Nesse caso, a distribuição é similar se nós formos jogar grãos de areia por uma fenda. Vocês podem fazer o teste em casa, mas vai demorar um pouco. O próximo passo é disparar os elétrons através das duas aberturas, só que de forma bastante lenta.
A gente dispara um de cada vez. E o resultado disso é um padrão de interferência de onda, como se os elétrons tivessem se comportado e interagido da mesma forma que ondas. Mas isso é inesperado, porque os elétrons são disparados um a um, como partículas.
Mesmo assim, o resultado final é um padrão de interferência característico de ondas. Para entender o que está acontecendo, um detector é adicionado ao experimento, a fim de identificar o comportamento de cada elétron individualmente. O cenário é o mesmo do anterior.
Tudo que mudou é a adição desse detector. Porém, o resultado é surpreendentemente outro. Os elétrons se comportam como partículas novamente.
A moral da história é que o comportamento das partículas é indeterminado até que uma medição seja feita. Ou seja, o dispositivo que observa provoca o colapso da onda a partir do momento em que ele faz uma medição. Como que exigindo que a partícula se decida sobre ser uma onda ou ser uma partícula?
A interpretação de Copenhagen, que é a mais comum e aceita da mecânica quântica, sugere que antes de um elétron ser medido, ele ainda não é nenhuma onda, nem uma partícula, mas uma nuvem de probabilidade. Um estado de superposição que oferece uma probabilidade diferente para cada região da nuvem, indicando onde o elétron pode aparecer depois de ser medido. Mas isso significaria que a realidade não é tão bem comportada como nós pensamos.
Essa interpretação da mecânica quântica é atribuída principalmente a Niels Bohr e Werner Heisenberg. Apesar dos dois nunca terem de fato concordado sobre como formalizar a mecânica quântica. Mas ela também é atribuída a cientistas como Max Born, Ernst Jordan, Wolfgang Pauli e vários outros.
E ela foi elaborada no final dos anos 20. Um dos cientistas contra a interpretação de Copenhagen foi ninguém menos do que Albert Einstein, que assumiu uma posição realista e, segundo anedotas, teria perguntado ao físico historiador neerlandês Abraham Pais, você realmente acredita que a Lua só existe quando nós olhamos para ela? Um dos problemas dessa interpretação para Einstein é que ela não consegue prever com certeza o que vai acontecer em um sistema depois da sua medição.
Ou seja, o chamado realismo de Einstein toma a física como uma teoria determinista, que deve nos oferecer equações capazes de fazer previsões certeiras sobre um dado sistema em qualquer instante do tempo. E é basicamente isso que nós fazemos no exercício de física da escola, quando pedem para calcular quando um carro vai ultrapassar o outro, dada certas velocidades e distâncias. Mas a mecânica quântica é um pouco mais complicada.

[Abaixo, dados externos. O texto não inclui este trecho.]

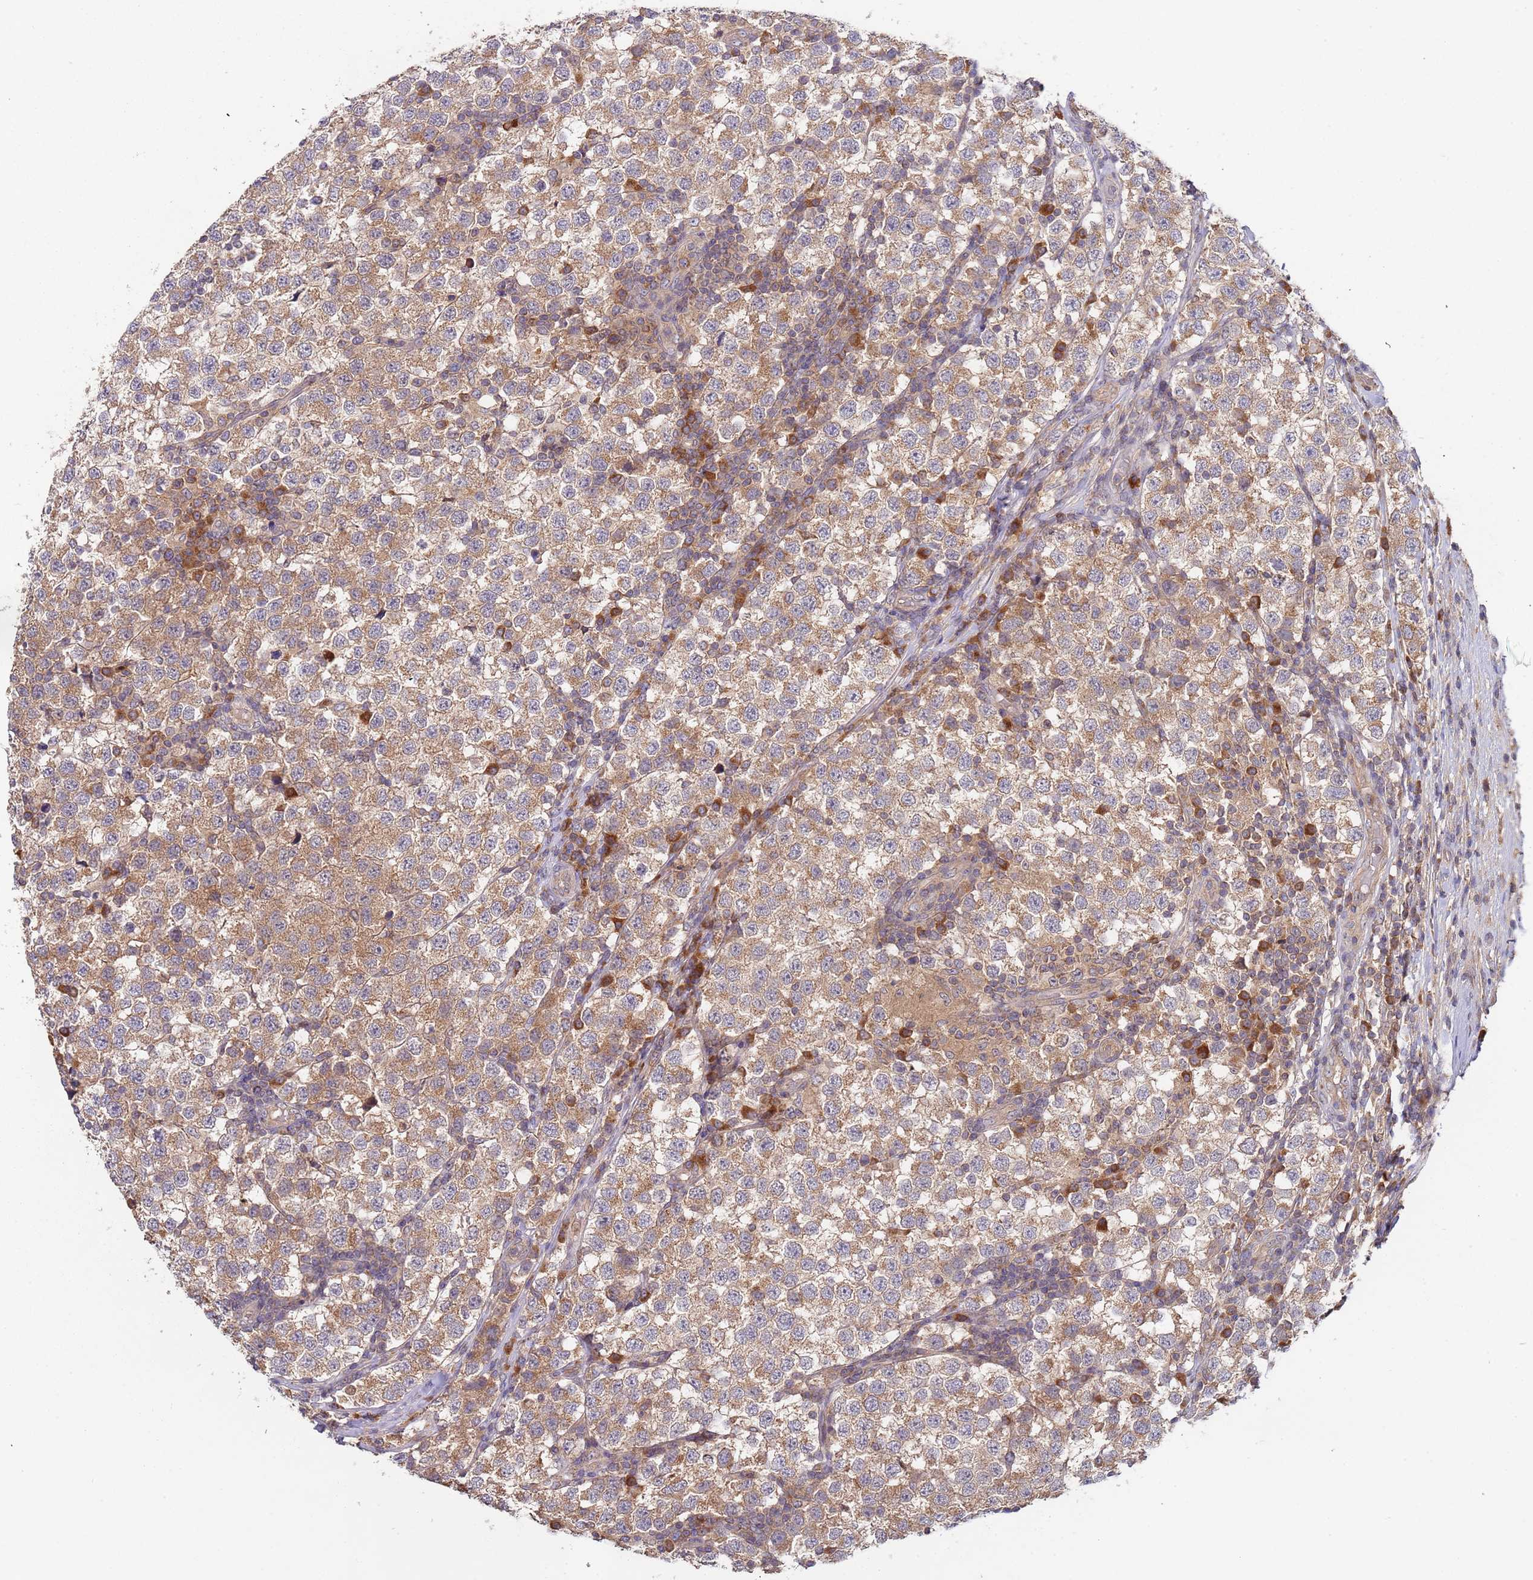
{"staining": {"intensity": "moderate", "quantity": ">75%", "location": "cytoplasmic/membranous"}, "tissue": "testis cancer", "cell_type": "Tumor cells", "image_type": "cancer", "snomed": [{"axis": "morphology", "description": "Seminoma, NOS"}, {"axis": "topography", "description": "Testis"}], "caption": "The immunohistochemical stain labels moderate cytoplasmic/membranous expression in tumor cells of testis cancer (seminoma) tissue.", "gene": "OR5A2", "patient": {"sex": "male", "age": 34}}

E isso não acontece na interpretação de Copenhagen, em que nós temos apenas probabilidades do estado futuro de um sistema, mas é impossível determinar um valor antes da medição. Então, vamos lá, se uma árvore cai na floresta e ninguém está perto para ouvir. Ela faz barulho?
Pela interpretação que eu acabei de falar, nós nunca saberíamos. A árvore só teria feito barulho, ou não, se houvesse algum tipo de detector na floresta? Eu acho fascinante que essa pergunta é aparentemente inofensiva, mas eu espero que eu tenha dado algumas razões para vocês entenderem o porquê não há uma resposta correta ou consensual para ela.
Eu só queria que todo mundo que está assistindo esse vídeo entendesse que existe uma beleza especial em não saber sobre tudo. Muito obrigado e até a próxima!